━━ Given data ━━

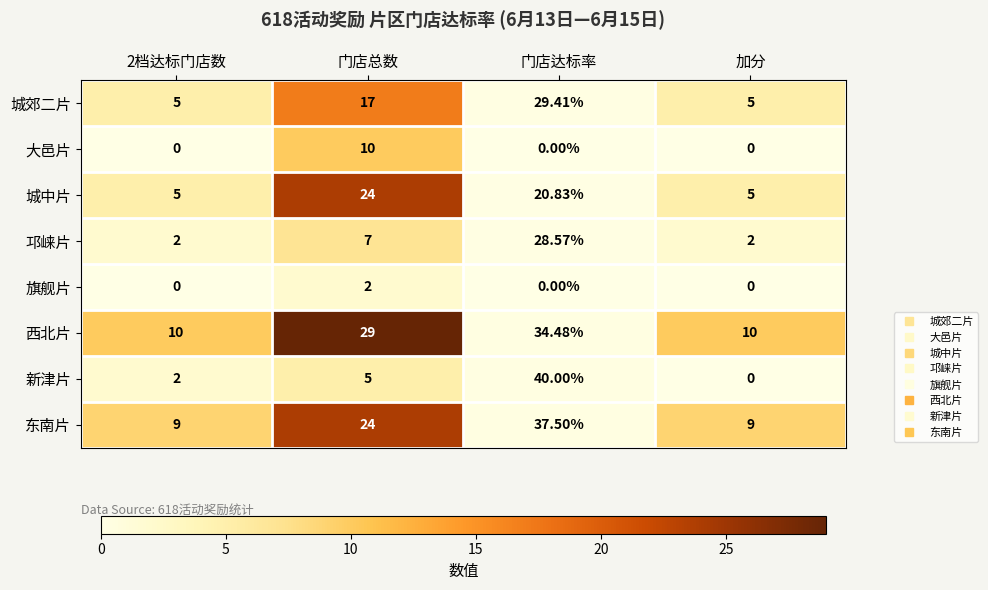

Which category has the lowest value in the 新津片 series?

加分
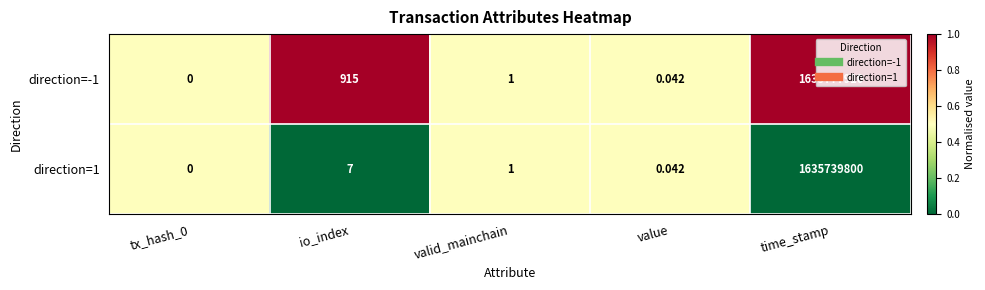

Is the value of direction=-1 at valid_mainchain greater than the value of direction=1 at io_index?

No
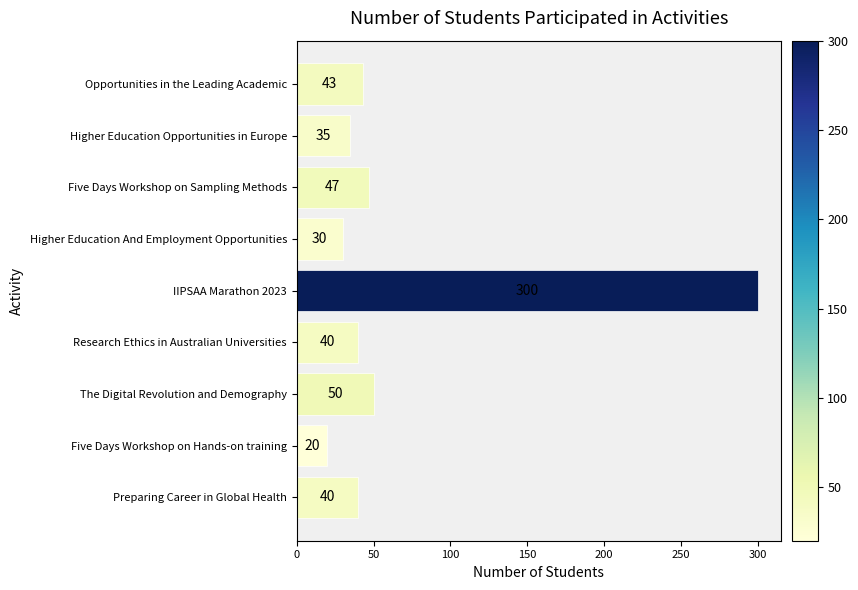

At which category does the chart reach its peak across all series?

IIPSAA Marathon 2023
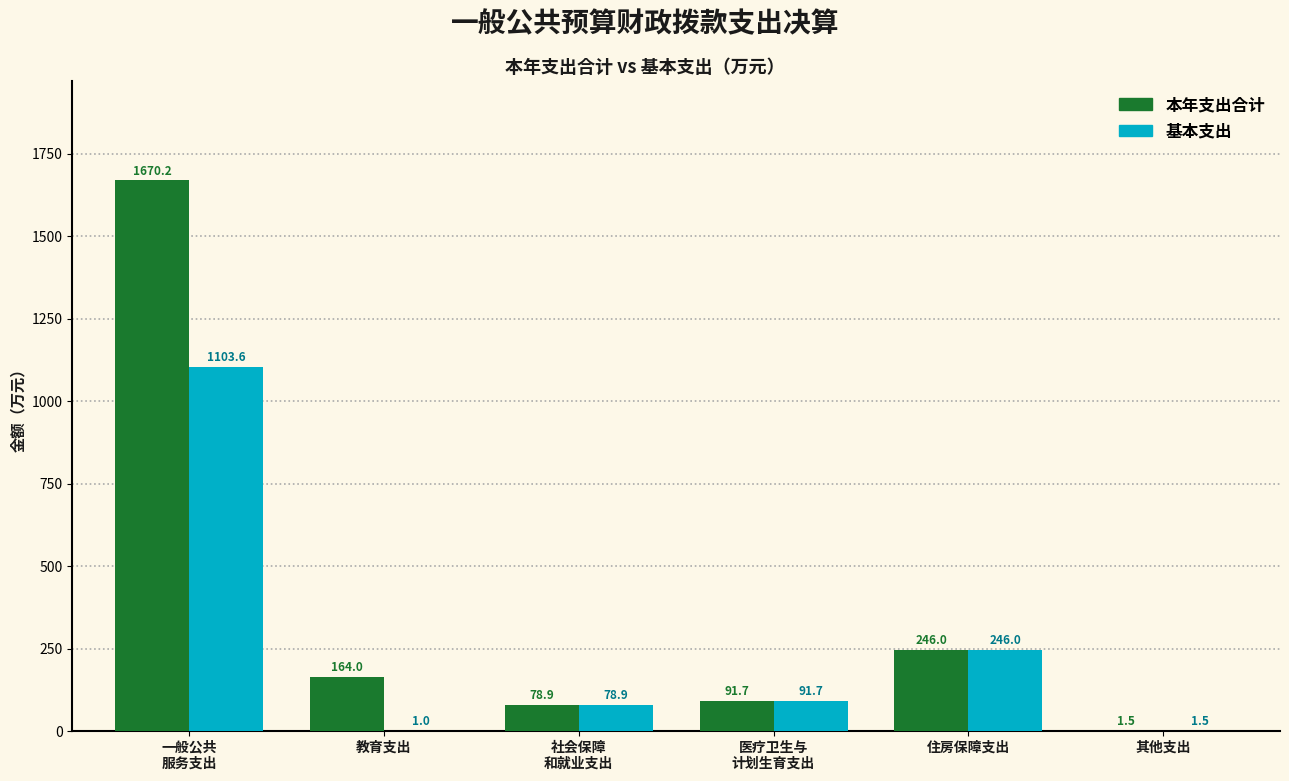

At which category is the sum across all series the highest?

一般公共
服务支出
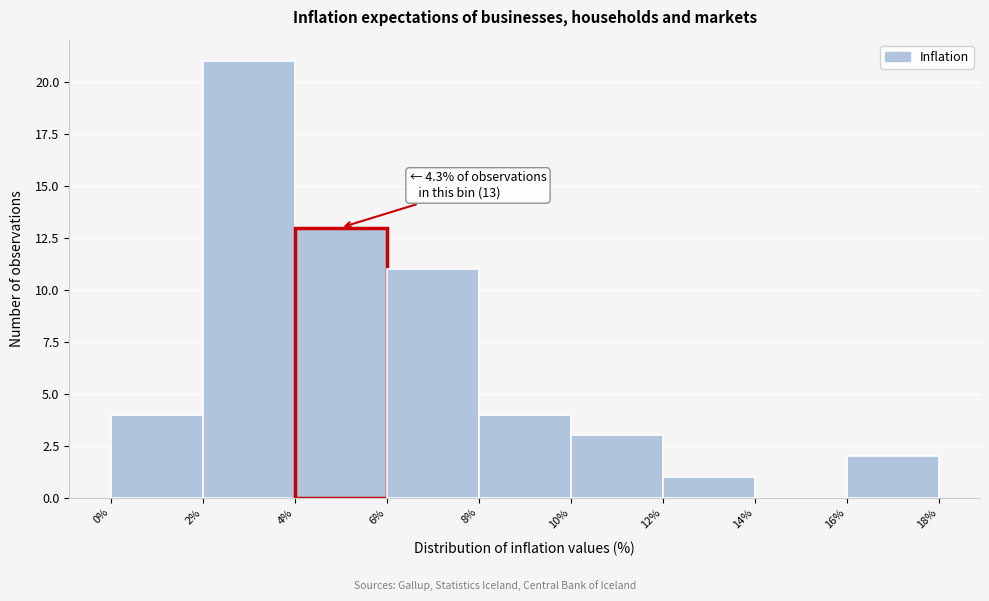

Which range on the x-axis has the tallest bar?

2% to 4%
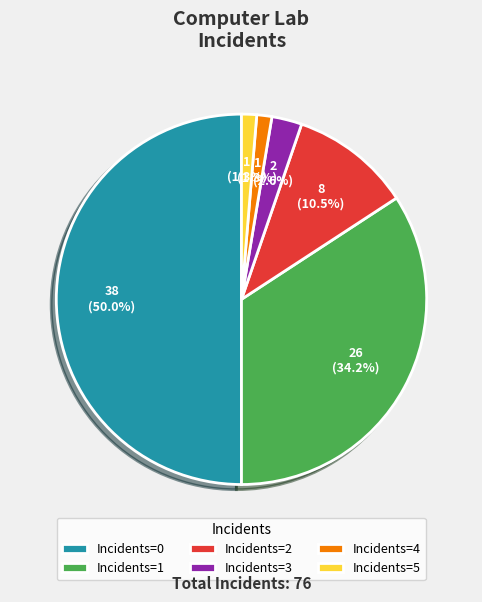

To the nearest percent, what is the average slice percentage?

17%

━━━

Exercise brief: Update the lines above by replacing "category" with "label" and changing nothing else. Leave the pictures out.

Answer to the exercise:
Which label has the lowest value in the 新津片 series?

加分

Is the value of direction=-1 at valid_mainchain greater than the value of direction=1 at io_index?

No

At which label does the chart reach its peak across all series?

IIPSAA Marathon 2023

At which label is the sum across all series the highest?

一般公共
服务支出

Which range on the x-axis has the tallest bar?

2% to 4%

To the nearest percent, what is the average slice percentage?

17%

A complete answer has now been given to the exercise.